DATA MASUKAN

..............................

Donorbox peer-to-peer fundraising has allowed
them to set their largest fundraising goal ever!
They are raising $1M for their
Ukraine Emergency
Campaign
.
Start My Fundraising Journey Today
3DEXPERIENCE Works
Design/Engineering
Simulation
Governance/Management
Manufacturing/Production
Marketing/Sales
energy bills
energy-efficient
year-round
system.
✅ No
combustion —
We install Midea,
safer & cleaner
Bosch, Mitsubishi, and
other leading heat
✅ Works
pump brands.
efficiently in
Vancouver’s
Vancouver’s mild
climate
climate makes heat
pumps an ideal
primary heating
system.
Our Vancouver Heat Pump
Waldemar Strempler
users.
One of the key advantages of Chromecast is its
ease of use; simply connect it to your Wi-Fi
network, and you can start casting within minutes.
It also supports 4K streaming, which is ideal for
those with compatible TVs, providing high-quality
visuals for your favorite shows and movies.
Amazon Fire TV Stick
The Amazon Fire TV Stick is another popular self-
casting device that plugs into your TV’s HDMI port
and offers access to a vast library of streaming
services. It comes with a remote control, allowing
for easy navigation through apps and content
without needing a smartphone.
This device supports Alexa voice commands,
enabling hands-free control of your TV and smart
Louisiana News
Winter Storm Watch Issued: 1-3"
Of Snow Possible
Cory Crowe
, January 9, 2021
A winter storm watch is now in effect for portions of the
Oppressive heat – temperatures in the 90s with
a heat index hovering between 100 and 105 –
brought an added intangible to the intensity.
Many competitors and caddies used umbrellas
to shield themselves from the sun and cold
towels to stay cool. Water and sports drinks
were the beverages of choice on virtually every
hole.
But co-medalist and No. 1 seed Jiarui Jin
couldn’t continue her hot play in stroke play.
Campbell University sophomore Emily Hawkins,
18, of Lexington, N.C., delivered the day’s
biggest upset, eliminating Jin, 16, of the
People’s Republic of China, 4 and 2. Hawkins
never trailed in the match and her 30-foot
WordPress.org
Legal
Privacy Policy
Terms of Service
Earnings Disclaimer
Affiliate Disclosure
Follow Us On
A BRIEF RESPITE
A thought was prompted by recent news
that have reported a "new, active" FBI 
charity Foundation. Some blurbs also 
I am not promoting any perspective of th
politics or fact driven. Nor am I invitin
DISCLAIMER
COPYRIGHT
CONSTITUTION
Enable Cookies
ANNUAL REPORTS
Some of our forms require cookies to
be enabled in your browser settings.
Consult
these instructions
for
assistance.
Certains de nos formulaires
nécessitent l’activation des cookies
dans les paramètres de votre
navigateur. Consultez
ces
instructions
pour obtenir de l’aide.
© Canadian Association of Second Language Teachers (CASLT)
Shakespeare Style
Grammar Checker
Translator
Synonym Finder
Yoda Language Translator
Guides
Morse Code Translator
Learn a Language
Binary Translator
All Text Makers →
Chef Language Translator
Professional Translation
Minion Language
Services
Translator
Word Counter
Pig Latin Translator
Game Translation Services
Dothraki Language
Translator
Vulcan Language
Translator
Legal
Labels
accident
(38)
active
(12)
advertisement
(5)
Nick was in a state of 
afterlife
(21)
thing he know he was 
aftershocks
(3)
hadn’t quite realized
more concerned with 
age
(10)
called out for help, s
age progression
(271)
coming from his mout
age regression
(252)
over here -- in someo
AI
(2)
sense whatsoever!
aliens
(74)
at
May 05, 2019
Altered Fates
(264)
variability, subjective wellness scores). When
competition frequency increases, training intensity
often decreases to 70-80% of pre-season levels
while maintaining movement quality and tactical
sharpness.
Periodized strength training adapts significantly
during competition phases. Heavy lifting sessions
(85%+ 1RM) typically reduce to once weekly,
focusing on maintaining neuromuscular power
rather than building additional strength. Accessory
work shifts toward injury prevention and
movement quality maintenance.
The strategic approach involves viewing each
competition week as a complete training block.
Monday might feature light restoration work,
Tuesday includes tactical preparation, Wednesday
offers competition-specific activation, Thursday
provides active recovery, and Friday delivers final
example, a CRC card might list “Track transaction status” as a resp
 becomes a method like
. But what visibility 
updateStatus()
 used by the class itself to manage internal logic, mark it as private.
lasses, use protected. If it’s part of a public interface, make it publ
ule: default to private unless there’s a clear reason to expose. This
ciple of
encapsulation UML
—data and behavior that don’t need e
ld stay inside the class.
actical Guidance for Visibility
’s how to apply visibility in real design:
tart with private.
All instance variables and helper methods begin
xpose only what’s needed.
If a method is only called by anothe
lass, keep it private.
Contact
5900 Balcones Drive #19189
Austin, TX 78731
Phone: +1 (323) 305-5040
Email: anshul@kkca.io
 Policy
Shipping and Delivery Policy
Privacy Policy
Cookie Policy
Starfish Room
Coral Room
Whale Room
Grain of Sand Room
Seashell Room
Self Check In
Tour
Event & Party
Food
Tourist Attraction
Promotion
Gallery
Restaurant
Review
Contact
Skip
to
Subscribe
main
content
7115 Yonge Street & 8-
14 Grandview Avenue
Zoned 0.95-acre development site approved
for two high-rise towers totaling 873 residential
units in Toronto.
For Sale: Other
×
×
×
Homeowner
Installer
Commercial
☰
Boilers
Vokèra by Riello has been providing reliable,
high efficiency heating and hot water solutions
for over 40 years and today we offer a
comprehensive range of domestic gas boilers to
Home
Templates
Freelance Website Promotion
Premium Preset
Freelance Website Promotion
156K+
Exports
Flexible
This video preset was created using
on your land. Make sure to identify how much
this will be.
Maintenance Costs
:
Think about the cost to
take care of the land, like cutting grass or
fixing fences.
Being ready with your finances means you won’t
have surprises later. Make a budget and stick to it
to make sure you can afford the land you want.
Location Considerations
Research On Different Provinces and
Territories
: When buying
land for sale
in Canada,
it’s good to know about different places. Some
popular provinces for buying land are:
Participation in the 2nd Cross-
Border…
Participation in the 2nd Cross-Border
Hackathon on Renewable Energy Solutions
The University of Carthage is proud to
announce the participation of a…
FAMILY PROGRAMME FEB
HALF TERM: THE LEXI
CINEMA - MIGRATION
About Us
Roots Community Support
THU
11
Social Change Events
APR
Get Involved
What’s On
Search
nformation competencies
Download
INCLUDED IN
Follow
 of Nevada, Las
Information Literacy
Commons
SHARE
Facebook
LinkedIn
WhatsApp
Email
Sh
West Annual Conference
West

..............................

TUGAS
Tuliskan kembali teks dari semua entri di atas kata demi kata, tanpa mengubah apa pun.

JAWABAN
Donorbox peer-to-peer fundraising has allowed
them to set their largest fundraising goal ever!
They are raising $1M for their
Ukraine Emergency
Campaign
.
Start My Fundraising Journey Today
3DEXPERIENCE Works
Design/Engineering
Simulation
Governance/Management
Manufacturing/Production
Marketing/Sales
energy bills
energy-efficient
year-round
system.
✅ No
combustion —
We install Midea,
safer & cleaner
Bosch, Mitsubishi, and
other leading heat
✅ Works
pump brands.
efficiently in
Vancouver’s
Vancouver’s mild
climate
climate makes heat
pumps an ideal
primary heating
system.
Our Vancouver Heat Pump
Waldemar Strempler
users.
One of the key advantages of Chromecast is its
ease of use; simply connect it to your Wi-Fi
network, and you can start casting within minutes.
It also supports 4K streaming, which is ideal for
those with compatible TVs, providing high-quality
visuals for your favorite shows and movies.
Amazon Fire TV Stick
The Amazon Fire TV Stick is another popular self-
casting device that plugs into your TV’s HDMI port
and offers access to a vast library of streaming
services. It comes with a remote control, allowing
for easy navigation through apps and content
without needing a smartphone.
This device supports Alexa voice commands,
enabling hands-free control of your TV and smart
Louisiana News
Winter Storm Watch Issued: 1-3"
Of Snow Possible
Cory Crowe
, January 9, 2021
A winter storm watch is now in effect for portions of the
Oppressive heat – temperatures in the 90s with
a heat index hovering between 100 and 105 –
brought an added intangible to the intensity.
Many competitors and caddies used umbrellas
to shield themselves from the sun and cold
towels to stay cool. Water and sports drinks
were the beverages of choice on virtually every
hole.
But co-medalist and No. 1 seed Jiarui Jin
couldn’t continue her hot play in stroke play.
Campbell University sophomore Emily Hawkins,
18, of Lexington, N.C., delivered the day’s
biggest upset, eliminating Jin, 16, of the
People’s Republic of China, 4 and 2. Hawkins
never trailed in the match and her 30-foot
WordPress.org
Legal
Privacy Policy
Terms of Service
Earnings Disclaimer
Affiliate Disclosure
Follow Us On
A BRIEF RESPITE
A thought was prompted by recent news
that have reported a "new, active" FBI 
charity Foundation. Some blurbs also 
I am not promoting any perspective of th
politics or fact driven. Nor am I invitin
DISCLAIMER
COPYRIGHT
CONSTITUTION
Enable Cookies
ANNUAL REPORTS
Some of our forms require cookies to
be enabled in your browser settings.
Consult
these instructions
for
assistance.
Certains de nos formulaires
nécessitent l’activation des cookies
dans les paramètres de votre
navigateur. Consultez
ces
instructions
pour obtenir de l’aide.
© Canadian Association of Second Language Teachers (CASLT)
Shakespeare Style
Grammar Checker
Translator
Synonym Finder
Yoda Language Translator
Guides
Morse Code Translator
Learn a Language
Binary Translator
All Text Makers →
Chef Language Translator
Professional Translation
Minion Language
Services
Translator
Word Counter
Pig Latin Translator
Game Translation Services
Dothraki Language
Translator
Vulcan Language
Translator
Legal
Labels
accident
(38)
active
(12)
advertisement
(5)
Nick was in a state of 
afterlife
(21)
thing he know he was 
aftershocks
(3)
hadn’t quite realized
more concerned with 
age
(10)
called out for help, s
age progression
(271)
coming from his mout
age regression
(252)
over here -- in someo
AI
(2)
sense whatsoever!
aliens
(74)
at
May 05, 2019
Altered Fates
(264)
variability, subjective wellness scores). When
competition frequency increases, training intensity
often decreases to 70-80% of pre-season levels
while maintaining movement quality and tactical
sharpness.
Periodized strength training adapts significantly
during competition phases. Heavy lifting sessions
(85%+ 1RM) typically reduce to once weekly,
focusing on maintaining neuromuscular power
rather than building additional strength. Accessory
work shifts toward injury prevention and
movement quality maintenance.
The strategic approach involves viewing each
competition week as a complete training block.
Monday might feature light restoration work,
Tuesday includes tactical preparation, Wednesday
offers competition-specific activation, Thursday
provides active recovery, and Friday delivers final
example, a CRC card might list “Track transaction status” as a resp
 becomes a method like
. But what visibility 
updateStatus()
 used by the class itself to manage internal logic, mark it as private.
lasses, use protected. If it’s part of a public interface, make it publ
ule: default to private unless there’s a clear reason to expose. This
ciple of
encapsulation UML
—data and behavior that don’t need e
ld stay inside the class.
actical Guidance for Visibility
’s how to apply visibility in real design:
tart with private.
All instance variables and helper methods begin
xpose only what’s needed.
If a method is only called by anothe
lass, keep it private.
Contact
5900 Balcones Drive #19189
Austin, TX 78731
Phone: +1 (323) 305-5040
Email: anshul@kkca.io
 Policy
Shipping and Delivery Policy
Privacy Policy
Cookie Policy
Starfish Room
Coral Room
Whale Room
Grain of Sand Room
Seashell Room
Self Check In
Tour
Event & Party
Food
Tourist Attraction
Promotion
Gallery
Restaurant
Review
Contact
Skip
to
Subscribe
main
content
7115 Yonge Street & 8-
14 Grandview Avenue
Zoned 0.95-acre development site approved
for two high-rise towers totaling 873 residential
units in Toronto.
For Sale: Other
×
×
×
Homeowner
Installer
Commercial
☰
Boilers
Vokèra by Riello has been providing reliable,
high efficiency heating and hot water solutions
for over 40 years and today we offer a
comprehensive range of domestic gas boilers to
Home
Templates
Freelance Website Promotion
Premium Preset
Freelance Website Promotion
156K+
Exports
Flexible
This video preset was created using
on your land. Make sure to identify how much
this will be.
Maintenance Costs
:
Think about the cost to
take care of the land, like cutting grass or
fixing fences.
Being ready with your finances means you won’t
have surprises later. Make a budget and stick to it
to make sure you can afford the land you want.
Location Considerations
Research On Different Provinces and
Territories
: When buying
land for sale
in Canada,
it’s good to know about different places. Some
popular provinces for buying land are:
Participation in the 2nd Cross-
Border…
Participation in the 2nd Cross-Border
Hackathon on Renewable Energy Solutions
The University of Carthage is proud to
announce the participation of a…
FAMILY PROGRAMME FEB
HALF TERM: THE LEXI
CINEMA - MIGRATION
About Us
Roots Community Support
THU
11
Social Change Events
APR
Get Involved
What’s On
Search
nformation competencies
Download
INCLUDED IN
Follow
 of Nevada, Las
Information Literacy
Commons
SHARE
Facebook
LinkedIn
WhatsApp
Email
Sh
West Annual Conference
West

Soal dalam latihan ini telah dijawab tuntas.